St. John the Baptist makes all this clear in the image he uses.  He protests that he is not worthy to touch the sandal strap of the Christ (John 1:27).  Christ is greater than the messenger.  There is something immediate about the message.  The guest master reads the letter making the introduction but the one he will welcome stands before him. 

When all is said and done, when all the introductions have been made, the question remains will the one receiving the introduction believe.  Will the guest master look at the signature and seals on the letter and think they are the real thing or forgeries?  He could certainly, but there comes a “yes” or “no” moment.  What moves him in one direction or the other?  To understand what is required we must listen to St. Paul.

In the second reading, St. Paul writes, “Do not quench the Spirit.  Do not despise prophetic utterances.  Test everything, retain what is good.  Refrain from every kind of evil” (I Thessalonians 5:19-22).  In other words, if what stands before you as evidence is credible, then believe.  If God’s Spirit moves you, if a legitimate prophet has spoken, if you pursue goodness and not evil, then believe.  Faith is a reality.  If the letter looks legitimate, if the seals are authentic, then let the guest enter.  We embrace the reality.  We make an act of faith.  Once we have done so, we plunge into a deeper reality, an unseen reality but one that is just as real, if not more so, than anything we experience through the senses. 

In this world of skepticism, where people demand proofs for everything, faith is in jeopardy.  Faith and reason go together, and it is no accident that as the world draws farther and farther away from faith, it becomes even more difficult to understand.  To paraphrase one modern philosopher, the modern world knows a great deal but understands little or nothing.   

Advent is a call to faith.  God is inviting us to faith.  If we believe already, then allow God to deepen it further.  If we have our doubts, then consider the letters of introduction and believe.  Open the letter.  Examine the seals.  Consider the signature.  Invite the guest to enter.

#### Your tasks:
A – Reproduce the passage on faith starting with "In this world" and going on through "little or nothing.".
B – In one to three sentences, explain why the passage on faith says that faith is in jeopardy in today's world.

#### Records supplied:
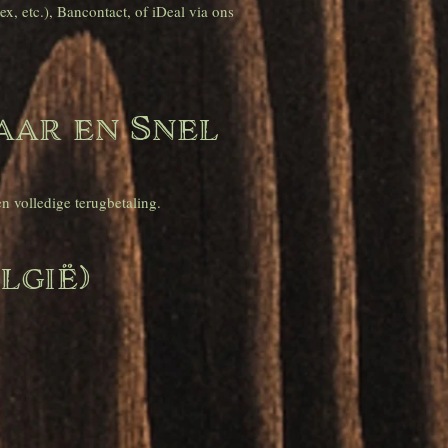
, etc.), Bancontact, of iDeal via ons
aar en Snel
n volledige terugbetaling.
lgië)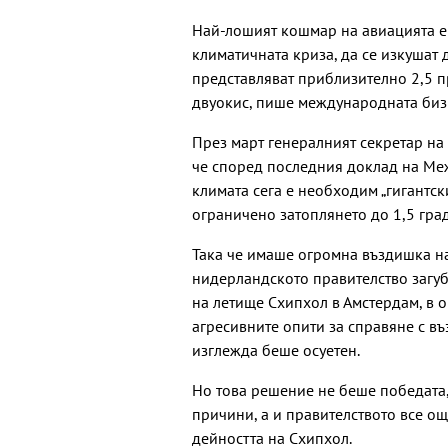
Най-лошият кошмар на авиацията е 
климатичната криза, да се изкушат 
представляват приблизително 2,5 п
двуокис, пише международната бизн
През март генералният секретар на 
че според последния доклад на Ме
климата сега е необходим „гигантски
ограничено затоплянето до 1,5 гра
Така че имаше огромна въздишка н
нидерландското правителство загуб
на летище Схипхол в Амстердам, в о
агресивните опити за справяне с въ
изглежда беше осуетен.
Но това решение не беше победата,
причини, а и правителството все още
дейността на Схипхол.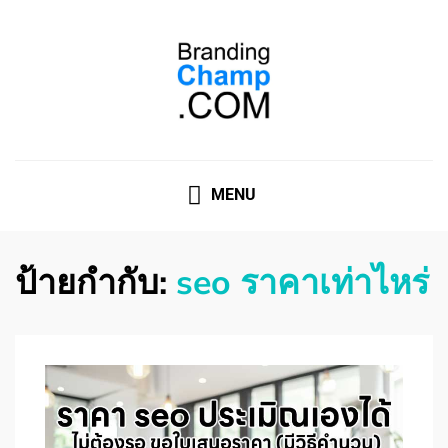
ที่ปรึกษาการตลาดออนไลน์
ที่ปรึกษาการตลาดออนไลน์ อันดับ 1 แชร์ 5 สาเหตุ ทำไมควร
" จ้าง "
MENU
ป้ายกำกับ:
seo ราคาเท่าไหร่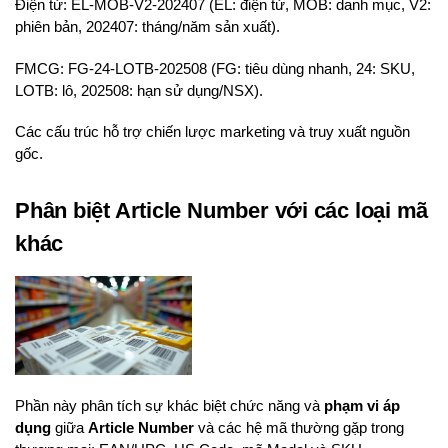
Điện tử: EL-MOB-V2-202407 (EL: điện tử, MOB: danh mục, V2:
phiên bản, 202407: tháng/năm sản xuất).
FMCG: FG-24-LOTB-202508 (FG: tiêu dùng nhanh, 24: SKU,
LOTB: lô, 202508: hạn sử dụng/NSX).
Các cấu trúc hỗ trợ chiến lược marketing và truy xuất nguồn
gốc.
Phân biệt Article Number với các loại mã
khác
Phần này phân tích sự khác biệt chức năng và
phạm vi áp
dụng
giữa
Article Number
và các hệ mã thường gặp trong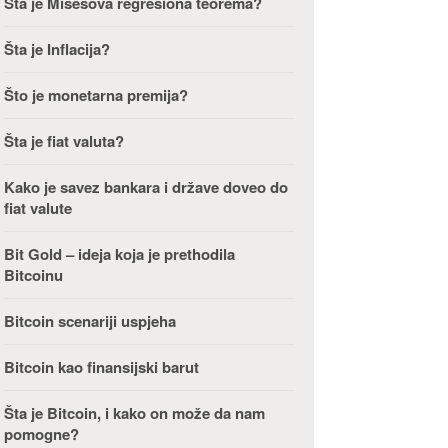
Šta je Misesova regresiona teorema?
Šta je Inflacija?
Što je monetarna premija?
Šta je fiat valuta?
Kako je savez bankara i države doveo do
fiat valute
Bit Gold – ideja koja je prethodila
Bitcoinu
Bitcoin scenariji uspjeha
Bitcoin kao finansijski barut
Šta je Bitcoin, i kako on može da nam
pomogne?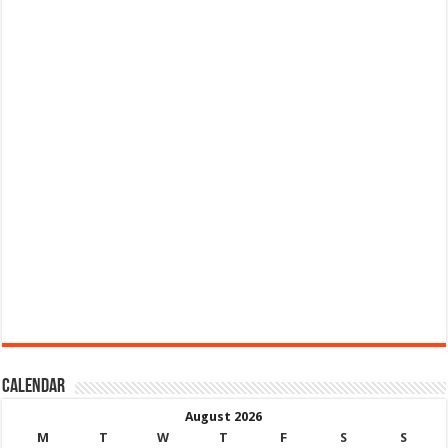
Calendar
August 2026
M
T
W
T
F
S
S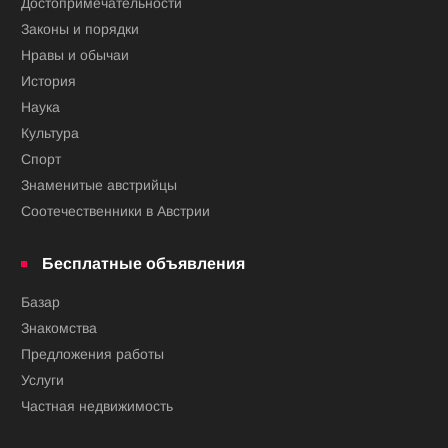
Достопримечательности
Законы и порядки
Нравы и обычаи
История
Наука
Культура
Спорт
Знаменитые австрийцы
Соотечественники в Австрии
Бесплатные объявления
Базар
Знакомства
Предложения работы
Услуги
Частная недвижимость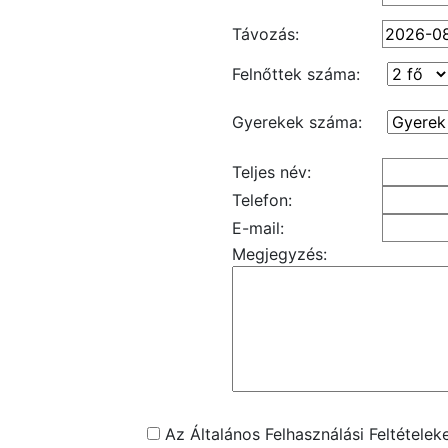
Távozás:
Felnőttek száma:
Gyerekek száma:
Teljes név:
Telefon:
E-mail:
Megjegyzés:
Az Általános Felhasználási Feltétele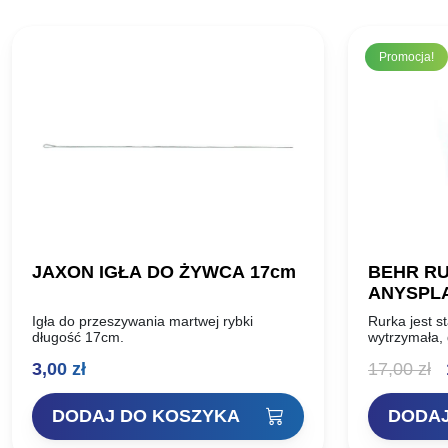
Promocja!
JAXON IGŁA DO ŻYWCA 17cm
BEHR R
ANYSPL
ZESTAW
Igła do przeszywania martwej rybki
Rurka jest 
długość 17cm.
wytrzymała, 
dna a czarny
P
3,00
zł
17,00
zł
że doskonale
płoszy…
c
DODAJ DO KOSZYKA
DODAJ
w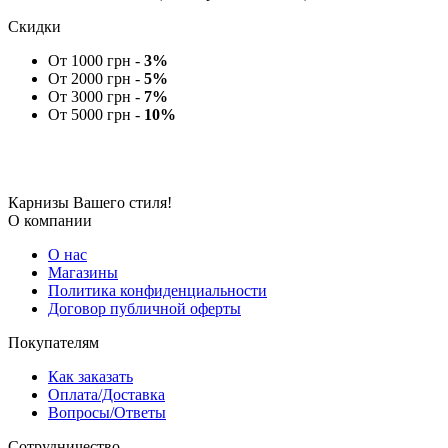
Скидки
От 1000 грн -
3%
От 2000 грн -
5%
От 3000 грн -
7%
От 5000 грн -
10%
Карнизы Вашего стиля!
О компании
О нас
Магазины
Политика конфиденциальности
Договор публичной оферты
Покупателям
Как заказать
Оплата/Доставка
Вопросы/Ответы
Сотрудничество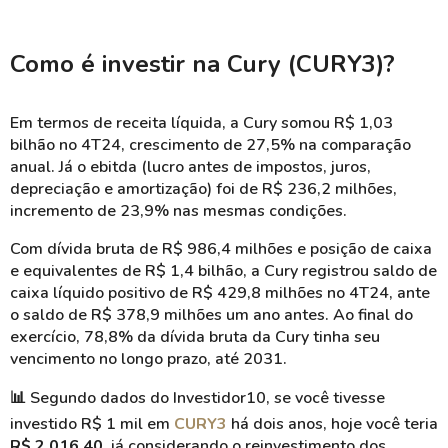
Como é investir na Cury (CURY3)?
Em termos de receita líquida, a Cury somou R$ 1,03
bilhão no 4T24, crescimento de 27,5% na comparação
anual. Já o ebitda (lucro antes de impostos, juros,
depreciação e amortização) foi de R$ 236,2 milhões,
incremento de 23,9% nas mesmas condições.
Com dívida bruta de R$ 986,4 milhões e posição de caixa
e equivalentes de R$ 1,4 bilhão, a Cury registrou saldo de
caixa líquido positivo de R$ 429,8 milhões no 4T24, ante
o saldo de R$ 378,9 milhões um ano antes. Ao final do
exercício, 78,8% da dívida bruta da Cury tinha seu
vencimento no longo prazo, até 2031.
📊
Segundo dados do Investidor10, se você tivesse
investido R$ 1 mil em
CURY3
há dois anos, hoje você teria
R$ 2.016,40
, já considerando o reinvestimento dos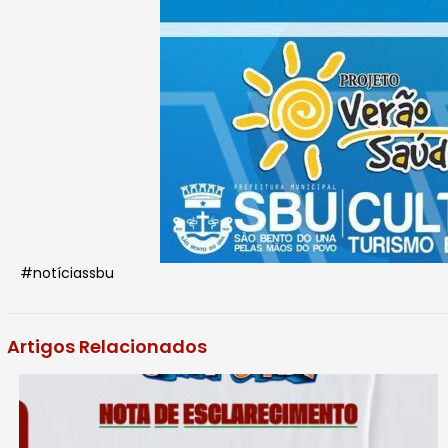
#notíciassbu
Artigos Relacionados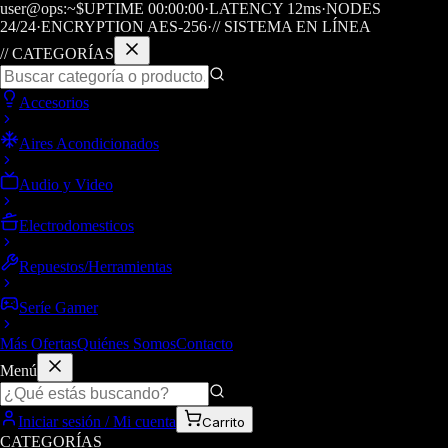
user@ops:~$
UPTIME
00
:
00
:
00
·
LATENCY
12
ms
·
NODES
24/24
·
ENCRYPTION AES-256
·
// SISTEMA EN LÍNEA
// CATEGORÍAS
Accesorios
Aires Acondicionados
Audio y Video
Electrodomesticos
Repuestos/Herramientas
Seríe Gamer
Más Ofertas
Quiénes Somos
Contacto
Menú
Iniciar sesión / Mi cuenta
Carrito
CATEGORÍAS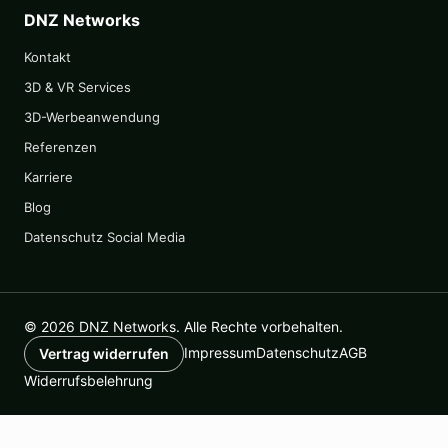
DNZ Networks
Kontakt
3D & VR Services
3D-Werbeanwendung
Referenzen
Karriere
Blog
Datenschutz Social Media
© 2026 DNZ Networks. Alle Rechte vorbehalten.
Impressum
Datenschutz
AGB
Vertrag widerrufen
Widerrufsbelehrung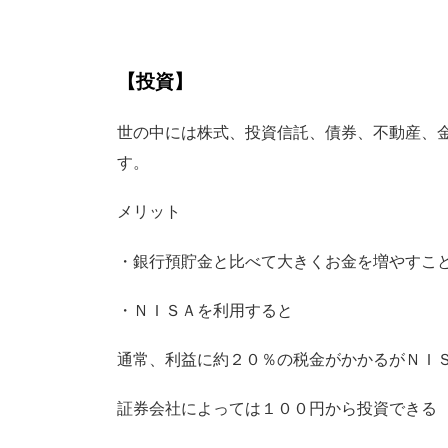
【投資】
世の中には株式、投資信託、債券、不動産、
す。
メリット
・銀行預貯金と比べて大きくお金を増やすこ
・ＮＩＳＡを利用すると
通常、利益に約２０％の税金がかかるがＮＩ
証券会社によっては１００円から投資できる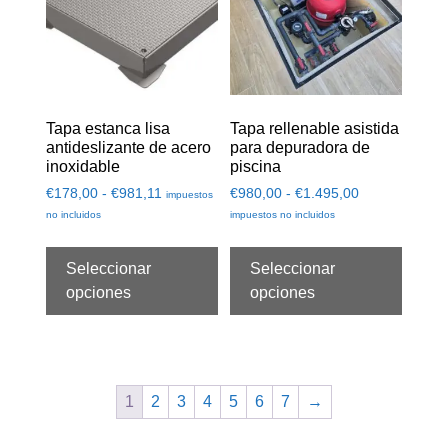
Tapa estanca lisa
Tapa rellenable asistida
antideslizante de acero
para depuradora de
inoxidable
piscina
€
178,00
-
€
981,11
€
980,00
-
€
1.495,00
impuestos
no incluidos
impuestos no incluidos
Seleccionar
Seleccionar
opciones
opciones
1
2
3
4
5
6
7
→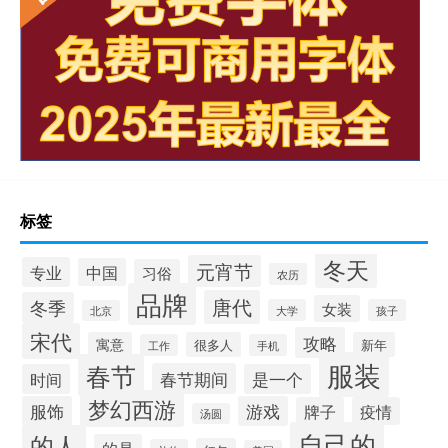
标签
冬天
元宵节
专业
中国
习俗
农历
品牌
唐代
冬季
女装
大学
孩子
北京
宋代
攻略
寓意
很多人
新年
工作
手机
服装
春节
春节期间
时间
是一个
梦幻西游
服饰
游戏
牌子
疫情
汤圆
自己的
的人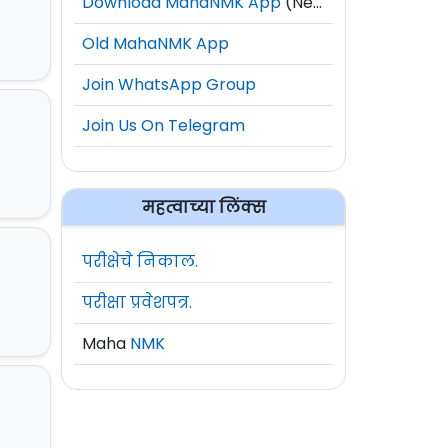
Download MahaNMK App
(New)
Old MahaNMK App
Join WhatsApp Group
Join Us On Telegram
महत्वाच्या लिंक्स
परीक्षेचे निकाल.
परीक्षा प्रवेशपत्र.
Maha
NMK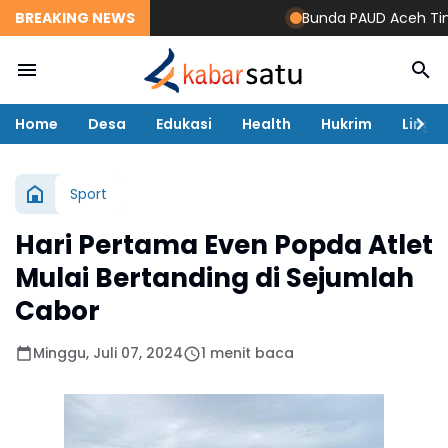
BREAKING NEWS
Bunda PAUD Aceh Timur R
Home
Desa
Edukasi
Health
Hukrim
Lingk
Sport
Hari Pertama Even Popda Atlet
Mulai Bertanding di Sejumlah
Cabor
Minggu, Juli 07, 2024
1 menit baca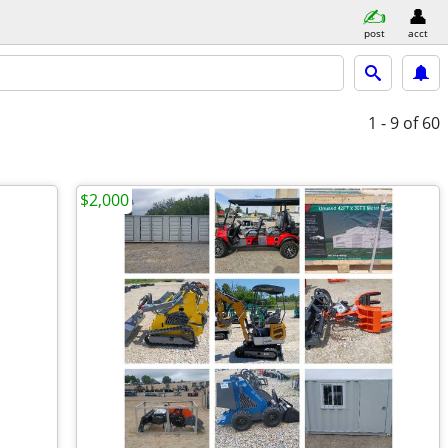
post
acct
1 - 9
of 60
$2,000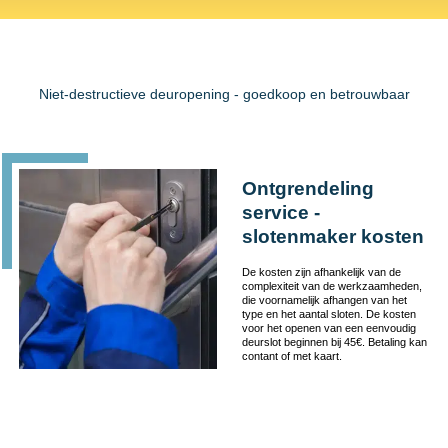
Niet-destructieve deuropening - goedkoop en betrouwbaar
Ontgrendeling
service -
slotenmaker kosten
De kosten zijn afhankelijk van de
complexiteit van de werkzaamheden,
die voornamelijk afhangen van het
type en het aantal sloten. De kosten
voor het openen van een eenvoudig
deurslot beginnen bij 45€. Betaling kan
contant of met kaart.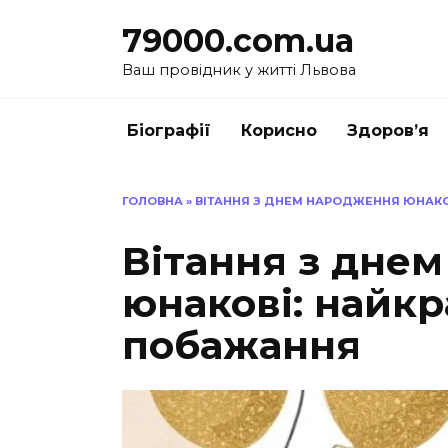
Перейти
79000.com.ua
до
вмісту
Ваш провідник у житті Львова
Біографії
Корисно
Здоров’я
ГОЛОВНА
»
ВІТАННЯ З ДНЕМ НАРОДЖЕННЯ ЮНАКОВ
Вітання з дне
юнакові: найкра
побажання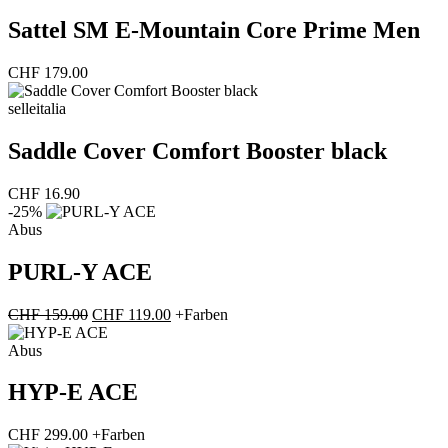
Sattel SM E-Mountain Core Prime Men
CHF
179.00
selleitalia
Saddle Cover Comfort Booster black
CHF
16.90
-25%
Abus
PURL-Y ACE
Ursprünglicher
Aktueller
CHF
159.00
CHF
119.00
+Farben
Preis
Preis
war:
ist:
Abus
CHF 159.00
CHF 119.00.
HYP-E ACE
CHF
299.00
+Farben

#### Activity answers:
A –
In this world of skepticism, where people demand proofs for everything, faith is in jeopardy.  Faith and reason go together, and it is no accident that as the world draws farther and farther away from faith, it becomes even more difficult to understand.  To paraphrase one modern philosopher, the modern world knows a great deal but understands little or nothing.

B – Faith is in jeopardy because this is a world of skepticism where people demand proofs for everything. The passage adds that faith and reason go together, so as the world draws farther from faith, it becomes even more difficult to understand.